• _TASK PROMPT_
Repeat the listing exactly. Do not carry over any pictures.

• _RECORDS TO USE_
>>>>

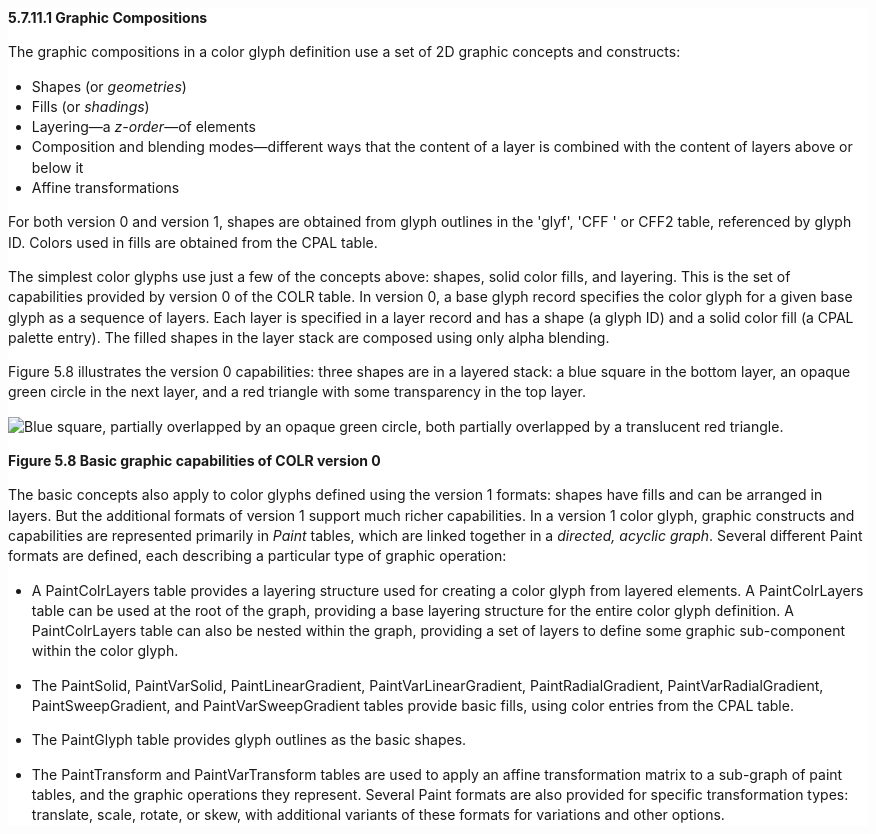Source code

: **5.7.11.1 Graphic Compositions**

The graphic compositions in a color glyph definition use a set of 2D graphic
concepts and constructs:

* Shapes (or *geometries*)
* Fills (or *shadings*)
* Layering—a *z-order*—of elements
* Composition and blending modes—different ways that the content of a layer is
combined with the content of layers above or below it
* Affine transformations

For both version 0 and version 1, shapes are obtained from glyph outlines in the
&#39;glyf&#39;, &#39;CFF &#39; or CFF2 table, referenced by glyph ID. Colors
used in fills are obtained from the CPAL table.

The simplest color glyphs use just a few of the concepts above: shapes, solid
color fills, and layering. This is the set of capabilities provided by version 0
of the COLR table. In version 0, a base glyph record specifies the color glyph
for a given base glyph as a sequence of layers. Each layer is specified in a
layer record and has a shape (a glyph ID) and a solid color fill (a CPAL palette
entry). The filled shapes in the layer stack are composed using only alpha
blending.

Figure 5.8 illustrates the version 0 capabilities: three shapes are in a layered
stack: a blue square in the bottom layer, an opaque green circle in the next
layer, and a red triangle with some transparency in the top layer.

![Blue square, partially overlapped by an opaque green circle, both partially overlapped by a translucent red triangle.](images/colr_v0_layering.png)

**Figure 5.8 Basic graphic capabilities of COLR version 0**

The basic concepts also apply to color glyphs defined using the version 1
formats: shapes have fills and can be arranged in layers. But the additional
formats of version 1 support much richer capabilities. In a version 1 color
glyph, graphic constructs and capabilities are represented primarily in *Paint*
tables, which are linked together in a *directed, acyclic graph*. Several
different Paint formats are defined, each describing a particular type of
graphic operation:

* A PaintColrLayers table provides a layering structure used for creating a
color glyph from layered elements. A PaintColrLayers table can be used at the
root of the graph, providing a base layering structure for the entire color
glyph definition. A PaintColrLayers table can also be nested within the graph,
providing a set of layers to define some graphic sub-component within the color
glyph.

* The PaintSolid, PaintVarSolid, PaintLinearGradient, PaintVarLinearGradient,
PaintRadialGradient, PaintVarRadialGradient, PaintSweepGradient, and
PaintVarSweepGradient tables provide basic fills, using color entries from the
CPAL table.

* The PaintGlyph table provides glyph outlines as the basic shapes.

* The PaintTransform and PaintVarTransform tables are used to apply an affine
transformation matrix to a sub-graph of paint tables, and the graphic operations
they represent. Several Paint formats are also provided for specific
transformation types: translate, scale, rotate, or skew, with additional
variants of these formats for variations and other options.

<<<<

• _EXERCISE RESPONSE_
Source code

: **5.7.11.1 Graphic Compositions**

The graphic compositions in a color glyph definition use a set of 2D graphic
concepts and constructs:

* Shapes (or *geometries*)
* Fills (or *shadings*)
* Layering—a *z-order*—of elements
* Composition and blending modes—different ways that the content of a layer is
combined with the content of layers above or below it
* Affine transformations

For both version 0 and version 1, shapes are obtained from glyph outlines in the
&#39;glyf&#39;, &#39;CFF &#39; or CFF2 table, referenced by glyph ID. Colors
used in fills are obtained from the CPAL table.

The simplest color glyphs use just a few of the concepts above: shapes, solid
color fills, and layering. This is the set of capabilities provided by version 0
of the COLR table. In version 0, a base glyph record specifies the color glyph
for a given base glyph as a sequence of layers. Each layer is specified in a
layer record and has a shape (a glyph ID) and a solid color fill (a CPAL palette
entry). The filled shapes in the layer stack are composed using only alpha
blending.

Figure 5.8 illustrates the version 0 capabilities: three shapes are in a layered
stack: a blue square in the bottom layer, an opaque green circle in the next
layer, and a red triangle with some transparency in the top layer.

![Blue square, partially overlapped by an opaque green circle, both partially overlapped by a translucent red triangle.](images/colr_v0_layering.png)

**Figure 5.8 Basic graphic capabilities of COLR version 0**

The basic concepts also apply to color glyphs defined using the version 1
formats: shapes have fills and can be arranged in layers. But the additional
formats of version 1 support much richer capabilities. In a version 1 color
glyph, graphic constructs and capabilities are represented primarily in *Paint*
tables, which are linked together in a *directed, acyclic graph*. Several
different Paint formats are defined, each describing a particular type of
graphic operation:

* A PaintColrLayers table provides a layering structure used for creating a
color glyph from layered elements. A PaintColrLayers table can be used at the
root of the graph, providing a base layering structure for the entire color
glyph definition. A PaintColrLayers table can also be nested within the graph,
providing a set of layers to define some graphic sub-component within the color
glyph.

* The PaintSolid, PaintVarSolid, PaintLinearGradient, PaintVarLinearGradient,
PaintRadialGradient, PaintVarRadialGradient, PaintSweepGradient, and
PaintVarSweepGradient tables provide basic fills, using color entries from the
CPAL table.

* The PaintGlyph table provides glyph outlines as the basic shapes.

* The PaintTransform and PaintVarTransform tables are used to apply an affine
transformation matrix to a sub-graph of paint tables, and the graphic operations
they represent. Several Paint formats are also provided for specific
transformation types: translate, scale, rotate, or skew, with additional
variants of these formats for variations and other options.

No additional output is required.